Dejó la confidencia cuando se acercó el doctor de la Cruz Roja para dar una primera impresión al juez.

– Debió de ser muy temprano. A primera hora de la mañana. Calculamos que lleva unas seis horas muerta.

– ¿En qué condiciones está el cuerpo?

– No hay nada extraño, señor. Ni un rasguño. Todo indica que se trata de una muerte por sumersión.

Mariscal hablaba para sí y para todos.

– Le gustaba mucho caminar descalza por la orilla, sintiendo el cosquilleo del agua en los pies. No podía vivir sin ver un día el mar. Lo llevaba en las venas. Desde niña, ¿saben?, ¿a que no lo sabían?, trabajó ahí, en el arenal, mariscando, con el mar por la cintura. ¡Y ahora el mar la agarró!

– Lo siento, señor Brancana. Dadas las circunstancias, deberá hacerse una autopsia. Una autopsia forense.

Respiró por las ventanas de la nariz. Una enérgica y sonora toma de aire que le agitó toda la cara. Una autopsia forense. Vio de refilón a aquella tipa, la colega de Malpica, venga a fotografiar el cadáver como una posesa.

– ¡Por supuesto, señor juez! Aquí todo el mundo a cumplir con su deber.

Mónica, la empleada del salón Belissima, llega puntual a la hora de apertura. Es Guadalupe, la dueña, la que acostumbra abrir por la mañana el establecimiento. Y lo hace una hora antes. No suele haber clientes tan temprano, pero ella aprovecha para las «llamadas». Hace pedidos. Esas cosas.

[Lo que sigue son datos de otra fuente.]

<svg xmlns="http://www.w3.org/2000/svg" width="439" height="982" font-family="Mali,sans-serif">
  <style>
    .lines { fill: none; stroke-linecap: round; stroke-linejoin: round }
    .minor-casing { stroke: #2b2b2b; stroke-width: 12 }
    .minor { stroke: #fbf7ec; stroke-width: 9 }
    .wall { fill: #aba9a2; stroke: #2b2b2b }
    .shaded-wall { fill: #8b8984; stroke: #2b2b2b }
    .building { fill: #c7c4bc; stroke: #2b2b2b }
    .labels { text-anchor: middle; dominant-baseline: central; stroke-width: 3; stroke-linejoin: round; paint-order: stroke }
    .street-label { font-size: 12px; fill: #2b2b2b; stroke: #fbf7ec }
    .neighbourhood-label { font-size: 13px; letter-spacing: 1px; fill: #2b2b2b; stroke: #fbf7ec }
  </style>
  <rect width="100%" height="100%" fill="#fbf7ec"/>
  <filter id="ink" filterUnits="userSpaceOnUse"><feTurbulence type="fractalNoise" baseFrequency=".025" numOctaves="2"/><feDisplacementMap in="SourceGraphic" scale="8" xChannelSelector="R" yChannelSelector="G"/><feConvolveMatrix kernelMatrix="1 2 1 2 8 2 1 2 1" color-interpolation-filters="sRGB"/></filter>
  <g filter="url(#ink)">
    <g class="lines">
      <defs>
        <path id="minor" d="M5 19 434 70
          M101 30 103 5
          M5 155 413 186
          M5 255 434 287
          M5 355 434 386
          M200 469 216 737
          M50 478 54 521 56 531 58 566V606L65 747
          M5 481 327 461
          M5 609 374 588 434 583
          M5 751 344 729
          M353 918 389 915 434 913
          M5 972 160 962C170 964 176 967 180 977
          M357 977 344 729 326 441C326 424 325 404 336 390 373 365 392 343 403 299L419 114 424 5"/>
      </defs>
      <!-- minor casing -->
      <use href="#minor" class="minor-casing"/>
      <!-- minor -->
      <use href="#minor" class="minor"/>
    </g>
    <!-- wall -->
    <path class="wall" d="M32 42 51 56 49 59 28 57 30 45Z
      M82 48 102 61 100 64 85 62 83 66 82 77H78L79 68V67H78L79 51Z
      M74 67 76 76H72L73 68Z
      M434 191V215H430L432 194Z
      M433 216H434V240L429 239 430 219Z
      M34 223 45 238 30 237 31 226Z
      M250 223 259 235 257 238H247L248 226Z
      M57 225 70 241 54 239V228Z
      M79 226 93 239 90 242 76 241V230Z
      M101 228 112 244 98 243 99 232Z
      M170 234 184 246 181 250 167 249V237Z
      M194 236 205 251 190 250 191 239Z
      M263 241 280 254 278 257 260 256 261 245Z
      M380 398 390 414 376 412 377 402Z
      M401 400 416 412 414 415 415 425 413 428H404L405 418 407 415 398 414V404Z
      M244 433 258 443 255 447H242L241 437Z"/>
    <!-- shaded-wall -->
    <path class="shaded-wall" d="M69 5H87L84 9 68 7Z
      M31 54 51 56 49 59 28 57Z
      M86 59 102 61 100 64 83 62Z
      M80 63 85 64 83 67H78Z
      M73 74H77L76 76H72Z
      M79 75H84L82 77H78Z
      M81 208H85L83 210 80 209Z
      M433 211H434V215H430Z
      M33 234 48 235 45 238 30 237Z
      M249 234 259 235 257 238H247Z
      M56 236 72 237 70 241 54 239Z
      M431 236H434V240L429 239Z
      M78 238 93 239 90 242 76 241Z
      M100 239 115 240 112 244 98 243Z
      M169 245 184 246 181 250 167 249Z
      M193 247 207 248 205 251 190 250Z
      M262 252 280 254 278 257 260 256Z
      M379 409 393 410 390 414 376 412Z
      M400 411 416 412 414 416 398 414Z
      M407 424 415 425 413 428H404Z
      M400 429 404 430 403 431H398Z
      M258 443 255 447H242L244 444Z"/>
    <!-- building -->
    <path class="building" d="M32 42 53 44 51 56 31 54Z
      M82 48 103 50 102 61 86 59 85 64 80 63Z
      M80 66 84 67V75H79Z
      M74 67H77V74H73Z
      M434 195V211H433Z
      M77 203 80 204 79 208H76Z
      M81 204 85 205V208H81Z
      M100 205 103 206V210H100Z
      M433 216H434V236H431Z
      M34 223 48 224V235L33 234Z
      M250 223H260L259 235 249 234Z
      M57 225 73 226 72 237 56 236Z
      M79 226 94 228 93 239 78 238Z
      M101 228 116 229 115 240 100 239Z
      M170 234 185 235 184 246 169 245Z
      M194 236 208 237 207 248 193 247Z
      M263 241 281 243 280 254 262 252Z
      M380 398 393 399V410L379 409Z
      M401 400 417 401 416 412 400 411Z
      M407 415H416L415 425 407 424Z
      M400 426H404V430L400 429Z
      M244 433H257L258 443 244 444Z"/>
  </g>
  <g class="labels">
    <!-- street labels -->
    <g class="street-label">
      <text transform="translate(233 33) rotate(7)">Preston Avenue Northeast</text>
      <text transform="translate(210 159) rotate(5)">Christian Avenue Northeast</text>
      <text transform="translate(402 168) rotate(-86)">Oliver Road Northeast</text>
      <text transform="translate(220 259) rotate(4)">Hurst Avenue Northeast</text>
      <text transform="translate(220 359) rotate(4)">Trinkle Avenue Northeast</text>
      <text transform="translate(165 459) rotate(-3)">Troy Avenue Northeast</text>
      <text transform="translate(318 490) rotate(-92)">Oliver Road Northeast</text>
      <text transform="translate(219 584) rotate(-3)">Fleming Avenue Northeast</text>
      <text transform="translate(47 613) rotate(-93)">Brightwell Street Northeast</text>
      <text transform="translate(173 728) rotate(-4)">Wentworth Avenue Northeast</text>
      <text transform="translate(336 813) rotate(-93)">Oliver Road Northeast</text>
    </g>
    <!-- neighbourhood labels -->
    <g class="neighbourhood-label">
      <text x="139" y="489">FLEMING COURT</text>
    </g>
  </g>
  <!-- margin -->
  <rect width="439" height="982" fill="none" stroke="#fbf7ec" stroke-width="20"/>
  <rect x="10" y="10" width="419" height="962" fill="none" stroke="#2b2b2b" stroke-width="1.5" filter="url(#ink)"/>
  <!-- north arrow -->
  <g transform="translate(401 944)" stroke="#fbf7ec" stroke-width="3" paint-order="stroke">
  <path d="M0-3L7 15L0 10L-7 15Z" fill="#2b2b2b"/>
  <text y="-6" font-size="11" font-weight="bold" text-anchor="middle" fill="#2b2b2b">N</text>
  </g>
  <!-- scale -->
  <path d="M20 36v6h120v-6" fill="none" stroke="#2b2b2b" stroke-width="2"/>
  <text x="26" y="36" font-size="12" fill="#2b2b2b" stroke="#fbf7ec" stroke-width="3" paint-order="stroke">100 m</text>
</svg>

Mónica vuelve a hacer sonar el timbre. Está extrañada. Consulta el reloj de pulsera. Intenta ver algo en el interior.

Nunca pasó esto. Si tiene algún problema, manda algún aviso.

Hoy, nada.

Se dispone a esperar. Media hora, por lo menos. A Guadalupe no le gusta que la llamen a casa. Pero si no llega, llamará. Saca del bolso de mano un paquete de tabaco rubio. Enciende un cigarrillo.

Conoce al hombre que cruza la calle. Un tipo muy robusto. Un gigante. Es Carburo. Gruñe un hola. Hola, nena. Hola.

– ¿Sabes una cosa? Guadalupe no va a venir.

– ¿No va a venir? ¿Hasta cuándo no va a venir?

– Hasta… No sé. No va a venir.

– No lo entiendo.

– Tú no tienes que entender nada. No está aquí. Se marchó. No volverá. Cerró la belleza esta. ¿Lo entiendes ahora?

Mónica consigue desenclavar una bocanada de aquel maldito humo.

Ve cómo Carburo saca un sobre del bolsillo de la cazadora, lo sacude en la palma de la mano, un gesto tan significativo como redundante, lo que se hace con un fajo de billetes.

– Toma. Es un mensaje para ti. Un mensaje muy valioso. Diez mil pavos… Oye, Mónica.

La moza mete como una autómata el sobre en el bolso. Está asustada.

– Mientras trabajaste aquí, tú no has visto nada, no has oído nada. No recuerdas nada. ¿A qué no?

No es capaz de hablar. Ni un monosílabo. Mueve la cabeza con pánico. No, no, no.

– Bien, pues ahora lo mejor es que tú también te vayas. Por ahí fuera, ¿entiendes?

– ¿Fuera? ¿Adónde?

– Fuera de aquí. Cuanto más lejos mejor. Y no esperes a mañana, ¿de acuerdo? Mañana es tarde.

Y al decirlo, la mirada de Carburo abarcó para ella el espacio todo, incluso el interior de la gente que pasaba por allí.

No, no lo podía creer. Que fuese ella la cantora, la entregadora. Tuvo que esperar veinticinco años como una gata muerta.